◆ **TEXTO FUENTE**:
===============
Fecha: 1 de marzo de 2020
La Cuaresma nos da la gran oportunidad de poner a prueba la autenticidad de nuestro “ser cristiano”.
Poner a prueba consiste en someter algo a una situación difícil, para que ponga de manifiesto su capacidad y fortaleza. Así se suele hacer con materiales, instituciones, incluso personas en la profesión, etc. El tiempo de Cuaresma nos sirve para crecer y madurar, precisamente porque evocamos, revivimos, las pruebas que nos permiten hallar, darse cuenta, reconocer, lo que hay realmente en nuestro corazón; desde aquí avanzar y crecer en el Espíritu. Ya lo dijo Yahvé al Pueblo de Israel: “Te hice pasar por el desierto para saber qué había en tu corazón” (Dt 8,2)
Toda la Iglesia y todos en la Iglesia hemos de crecer atravesando pruebas, algunas comunes a todos y otras más propias de un estado o carisma. Así, ya que estamos centrados en el laicado y los grandes retos que tiene hoy planteados, reconocemos esas pruebas que han de atravesar los cristianos laicos por su particular condición de vivir la propia fe, como miembros de la Iglesia e insertos en el mundo.
San Pablo VI, cuando aun era Mns. Juan Bautista Montini mantuvo una rica conversación (una de tantas) con su amigo el filósofo Jean Guitton, cristiano laico muy consciente de su misión en el mundo de la cultura y también de la política. El cardenal le hizo observar:
“Su prueba de laico, hay que sentirla; yo diría incluso que hay que sufrirla. No hay solución fácil para lo que es por naturaleza difícil. Cuando hay que estar dividido, hay que soportar por amor el estar dividido…”
Alude a las tensiones ideológicas en el mundo y en la Iglesia, para acabar subrayando:
“No tenga miedo por no sentirse cómodo en este mundo. Nada es cómodo en este lugar de paso… Tarea de los filósofos cristianos y de los laicos: evitar que las verdades de fe se conviertan en (meros) símbolos de realidades humanas.”
===============
◆ **DATOS**:

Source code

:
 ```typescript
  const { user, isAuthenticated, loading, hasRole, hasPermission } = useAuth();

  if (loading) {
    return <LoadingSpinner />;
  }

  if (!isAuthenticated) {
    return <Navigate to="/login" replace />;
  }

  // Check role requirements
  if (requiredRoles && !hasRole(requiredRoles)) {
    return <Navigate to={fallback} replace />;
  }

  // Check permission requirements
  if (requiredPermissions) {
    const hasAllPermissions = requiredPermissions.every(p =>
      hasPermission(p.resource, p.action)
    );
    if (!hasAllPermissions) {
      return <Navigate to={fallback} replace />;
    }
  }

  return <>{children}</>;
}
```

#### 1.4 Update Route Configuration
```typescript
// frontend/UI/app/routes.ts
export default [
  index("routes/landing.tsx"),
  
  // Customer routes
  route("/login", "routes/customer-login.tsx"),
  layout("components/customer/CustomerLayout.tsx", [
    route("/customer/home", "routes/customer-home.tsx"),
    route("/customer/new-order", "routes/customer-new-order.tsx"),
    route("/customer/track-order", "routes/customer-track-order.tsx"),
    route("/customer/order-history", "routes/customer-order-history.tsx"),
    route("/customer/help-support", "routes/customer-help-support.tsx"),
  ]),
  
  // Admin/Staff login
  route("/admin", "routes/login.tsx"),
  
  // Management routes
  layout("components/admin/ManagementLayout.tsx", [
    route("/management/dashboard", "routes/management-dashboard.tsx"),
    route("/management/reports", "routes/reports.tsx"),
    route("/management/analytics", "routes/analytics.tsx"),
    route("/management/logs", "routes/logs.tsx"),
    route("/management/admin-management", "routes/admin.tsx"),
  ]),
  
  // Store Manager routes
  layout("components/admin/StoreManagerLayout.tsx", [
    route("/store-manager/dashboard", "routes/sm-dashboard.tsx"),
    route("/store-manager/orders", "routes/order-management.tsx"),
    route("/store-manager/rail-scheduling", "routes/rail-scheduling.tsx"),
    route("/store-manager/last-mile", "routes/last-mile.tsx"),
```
===============
◆ **EJERCICIO**:
¿Cómo seguiría la reflexión sobre la Cuaresma y la prueba del laico? Prolóngala a partir de la última cita de Montini.

◆ **RESPUESTA**:
No pretendemos que se capte el valor y la profundidad de estas palabras. Solo deseamos subrayar un aspecto de este mensaje que incide necesariamente en la vida del laico que busca ser sincero y consecuente con su fe en medio del mundo y miembro de la Iglesia. ¿No decimos que en la Iglesia, especialmente los laicos, han de amar el mundo? Es lógico que a veces uno se sienta identificado con él. Pero también en otras muchas ocasiones, sufre la distancia, lo que ve como errores del mundo, y se siente indignado o profeta crítico. ¿Por qué tantas veces el cristiano no “está cómodo” en el mundo?; ¿por qué incluso, aunque sea de naturaleza diferente, se queja de la Iglesia?
Como en tantas otras ocasiones, vivir esta tensión está lejos de constituir un signo de falta de autenticidad del laico. Al contrario, demuestra que vive una cosa que experimenta todo verdadero discípulo de Cristo: vivir a fondo en el mundo, compartiendo sus alegrías, sufriendo sus faltas, y resucitando constantemente en esperanza.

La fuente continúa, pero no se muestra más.